The hard part is submitting your story to agents and publishers! To any of you friends out there who are at the same stage in their writing journey, you will know this, too. Writing the novel is the easy part.
I'm sorry that I confused people with my last post of Pat reading The Sauly Bird. She's a beta-reader. It's not published...... yet (I add hopefully).
I am working through the writing plan that I made for myself. First was to do draft 5 of the ms. I did that and read the whole thing out loud - but there are still things that could be improved. Maybe there always will be... Reading it out loud is helpful because you can hear when it sounds wrong. The rhythm is so important. I still think that every piece of prose should be a poem.
I've had excellent feedback from my favourite beta-readers (I mean the very best ones who are brutally honest and who always give me useful feedback - I only sent it to these people this time). Age range is from 19 - 71 yrs, three females and one male.
I've written a cover letter and a synopsis.

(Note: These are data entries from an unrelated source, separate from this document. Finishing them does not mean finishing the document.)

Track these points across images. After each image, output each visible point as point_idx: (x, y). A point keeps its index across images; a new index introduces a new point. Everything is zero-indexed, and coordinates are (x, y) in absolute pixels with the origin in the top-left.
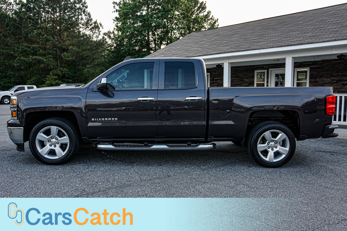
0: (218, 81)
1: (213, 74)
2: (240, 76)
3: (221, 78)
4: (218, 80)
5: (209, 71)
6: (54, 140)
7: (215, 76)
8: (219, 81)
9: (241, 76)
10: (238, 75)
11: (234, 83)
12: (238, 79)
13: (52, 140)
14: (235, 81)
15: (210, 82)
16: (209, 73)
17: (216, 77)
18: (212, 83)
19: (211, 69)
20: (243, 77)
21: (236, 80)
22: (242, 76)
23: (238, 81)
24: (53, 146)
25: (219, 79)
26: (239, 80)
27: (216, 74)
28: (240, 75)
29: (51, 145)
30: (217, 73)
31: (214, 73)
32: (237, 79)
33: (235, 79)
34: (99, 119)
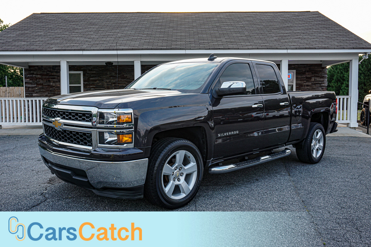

So now I get to the next task on the list which says - submit to agents and publishers. Deep sigh. I've put this off for several days but today I've managed to submit to one agent and one publisher. It's taken hours. I had already written both the cover letter and the synopsis but I started to change them again. Then I worried about whether a pdf or a docx would be better. I worried about everything.
In between things, I have to do some rehearsing for the gig we've got on Wednesday. I've decided to ditch the fiddle tunes I was going to play because I don't play them well enough. I'm particularly sorry about After the Wedding - a Polish tune which slides up to some thrilling top notes. I've just looked for it on YouTube so I could include it here, but I can't find it. You'll have to imagine!
Later on, I'll have a go at submitting to a few more agents and publishers. What are you doing? Hope you're dancing and singing with never a care in the world about whether to send a docx or a pdf - or whether the synopsis properly reflects the story - or most of all, whether the cover letter explains why you feel so excited about what you've written. Dance on.